Costs are based on the following:
Setup (difference reports, etc.)
Translations (based on our translation memory file, which
they maintain and we own)
RoboHelp (putting the translations into RoboHelp and
formatting)
Localizing graphics (we use PhotoShop with text layers -- we
no longer use screenshots and limit the amount of graphics)
Project Management (10% of the total cost)
Process:
1. Check out individual language RoboHelp projects from
Microsoft Visual Studio 2005 source control.
2. Edit the English project (note, our file names are exactly
the same – in English – for each project).
3. Zip all the projects and FTP them to the localization
vendor for quotes, and once approved, send purchase order to start
work. (Get ready for sticker shock if you’ve never worked
with localization companies).
4. They use Beyond Compare or some other tool to do a
“difference report” of the entire project (html files,
table of contents, index, glossary, etc.). NOTE: In RoboHelp X5,
the “kadov” and other tags that RoboHelp would insert
into the html code came up as differences, and we were charged for
them. RoboHelp 7 has resolved this problem.
5. They use TRADOS and other tools for the translators to
create the localized text.
6. Their RoboHelp staff edits the RoboHelp projects.
7. They FTP us back the entire projects.
8. Generate FlashHelp in each language, which our Webmaster
posts on our Web site per language (we also enable the users to
download “offline” FlashHelp in case they can’t
access the internet). When users switch our software application to
the language of their choice, FlashHelp launches in the correct
language).
9. Check in to Microsoft Visual Studio Source Control.
Alternatively, when we have just a few topic changes, we
follow the procedure below, but it’s more time-consuming and
easier on our end to make mistakes:
1. Edit the English project.
2. Send the changed or added html files, TOC (*.hhc), Index
(*.hhk) and Glossary (*.glo) files to the localization vendor for
each language’s RoboHelp project.
3. Manually import the localized files into each project
(this can really be difficult if your TOC and file structure is not
exactly the same and you are aren't fluent in the languages).
4. Same as #6, above.
5. Check in to Microsoft Visual Studio Source Control.
I want to change this process because it’s difficult
to make sure your localized projects have all the same text, TOC,
index, and glossary entries. If you can look at topics side-by-side
in the same project, it would be much easier.
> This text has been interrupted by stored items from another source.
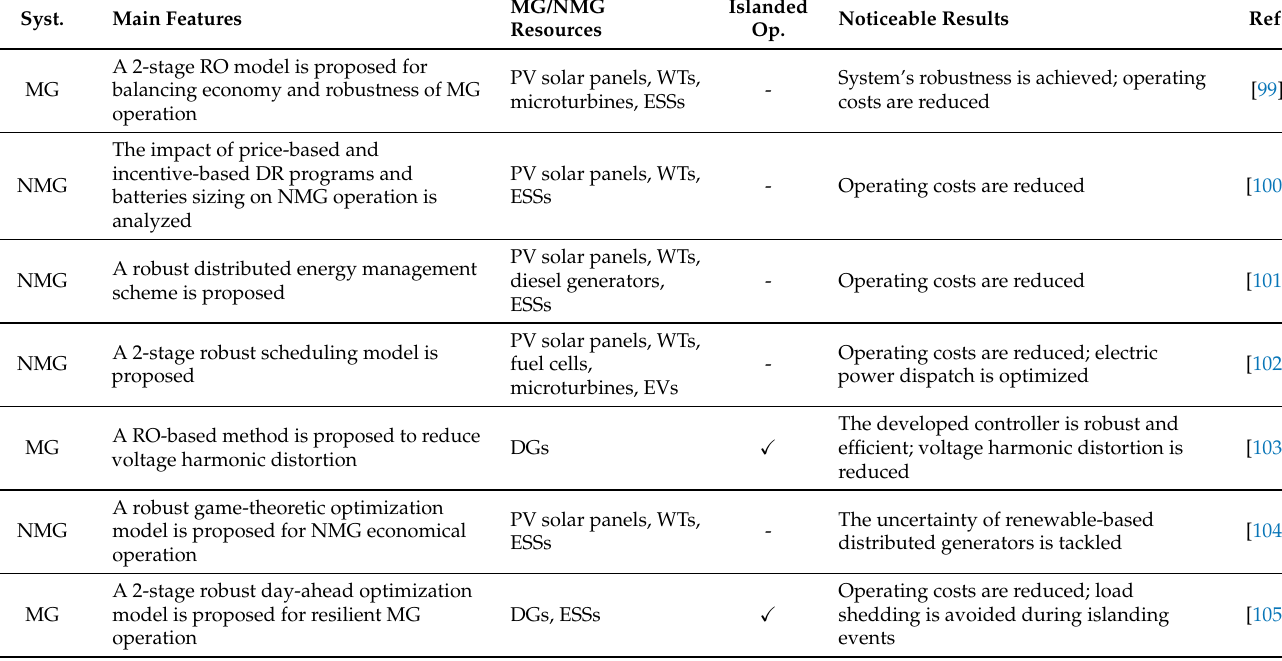
Table 7. A focus on papers dealing with robust optimization (RO) for MG/NMG management. DG stands for distributed generator. DR stands for demand response. ESS stands for energy storage system. MG stands for microgrid. NMG stands for networked microgrid. WT stands for wind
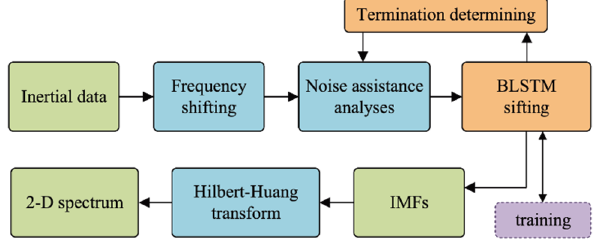
Figure 2. Proposed BLSTM-based HHT structure.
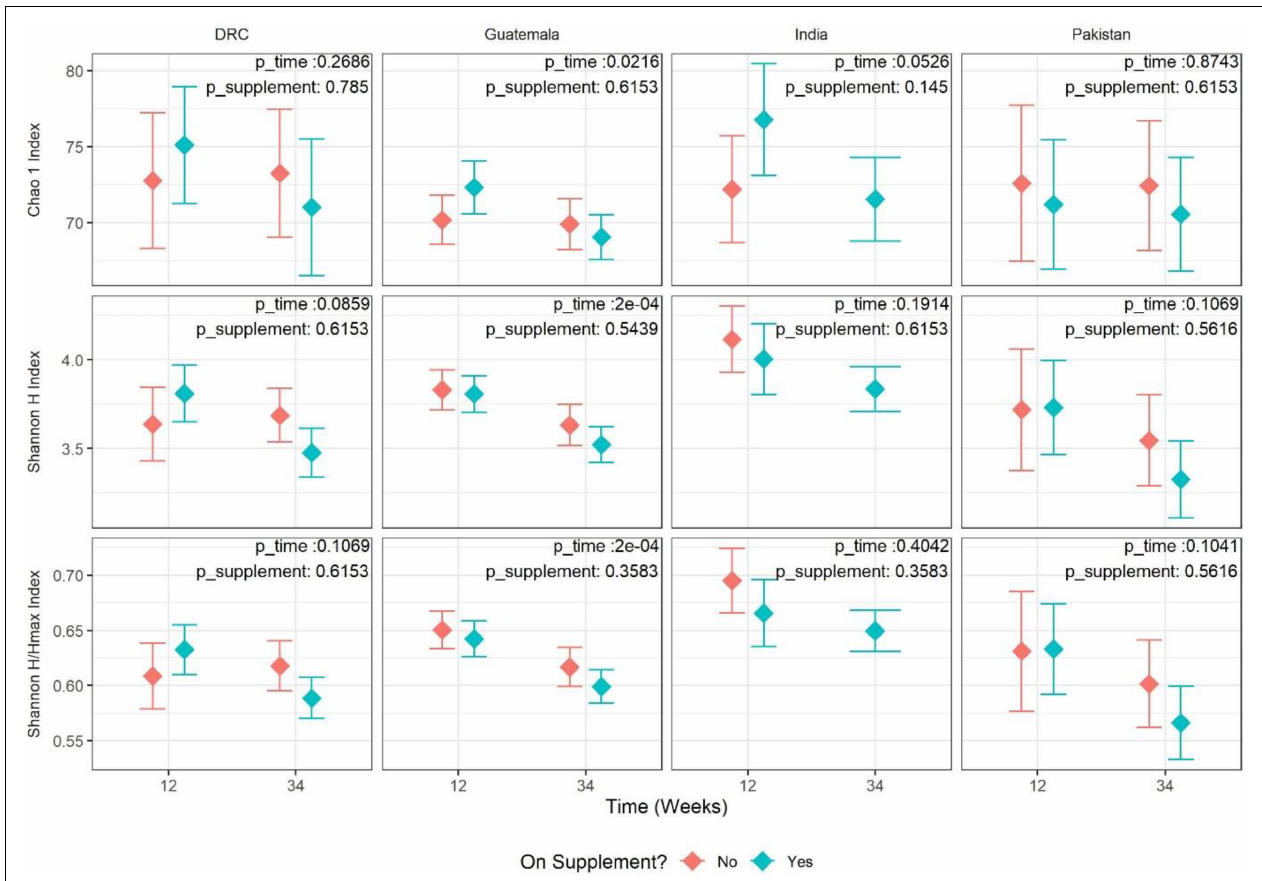
FIGURE 1 | Adjusted mean estimate for alpha-diversity values by site and time (12 vs. 34 weeks). Each panel represents one pairing of site and alpha-diversity measure [eveness, richness, and Shannon diversity (richness and eveness)]. Each value is the adjusted mean estimate from the GEE model (diamond point) and 95% CI (error bars) for the respective measure of alpha-diversity split by time point and supplement status. Supplement status “Yes” indicates Arm 1 at 12 weeks and Arms 1+2 at 34 weeks. Supplement status “No” indicates Arm 2 at 12 weeks and Arm 3 at 34 weeks. The corresponding p -values for tests of time and supplement status are overlayed in the top-right corner of each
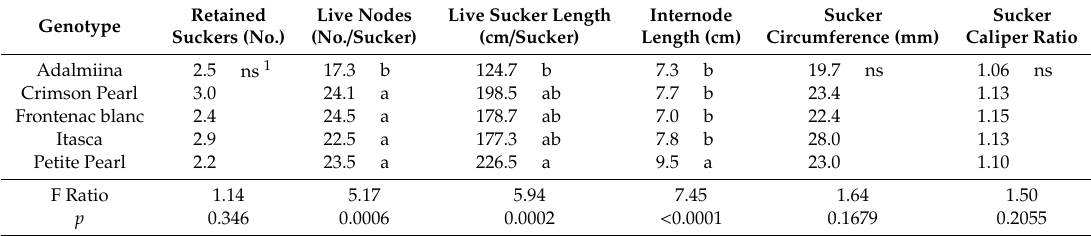
Table 3. Sucker metrics for re-established grapevine suckers of establishing genotypes trained in 2019 after winter kill during the 2018–2019 winter at the NDSU Horticulture Research Farm near Absaraka, ND, USA. Retained Live Nodes Genotype Suckers (No.) (No. /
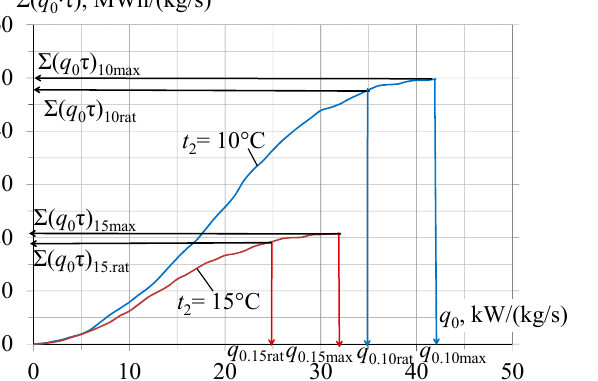
Figure 1. Specific annual refrigeration energy consumption ∑ ( q 0 · τ ) and the rational values q 0.rat when conditioning air to t a 2 = 10, 15 °C, and 20 °C.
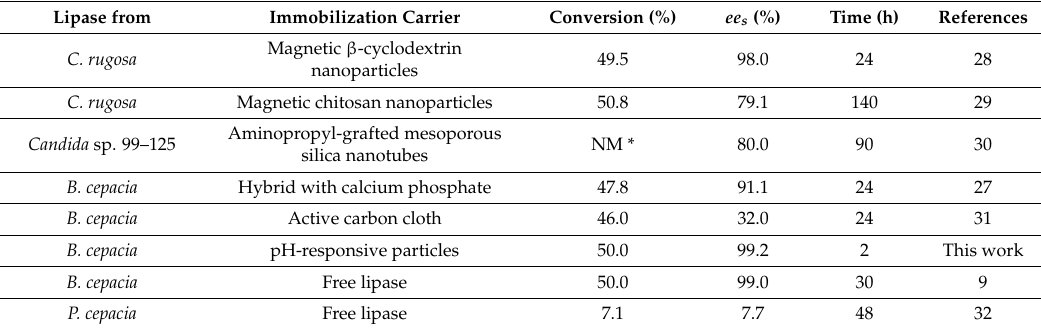
Table 1. Comparison of the enantioselectivity of other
The new RoboHelp 7 enables you to view several topics at
once, both horizontally and vertically with tabs. However, it looks
in the example in the Adobe RoboHelp 7 Reviewer's Guide
(www.adobe.com/products/robohelp/pdfs/robohelp_7_reviewers_guide.pdf)
that these are actually different file names (such as EN-topic1.htm
and FR-topic1.htm). However, I don't know what the performance
would be if I multiplied my 400 topics by 5 in my project (although
I would only output one language at a time).
I know you can use conditional build tags so that you can see
all the languages in one topic, but that really isn't efficient
because you can't see the topics side by side.
You can also create multiple tables of contents and indexes
(per language) in RoboHelp 7.
It would be FANTASTIC if the RoboHelp product manager
published some best practices for localization.
If anyone has any thoughts to the above, please let me know.
In the meantime, I will run this by our vendors.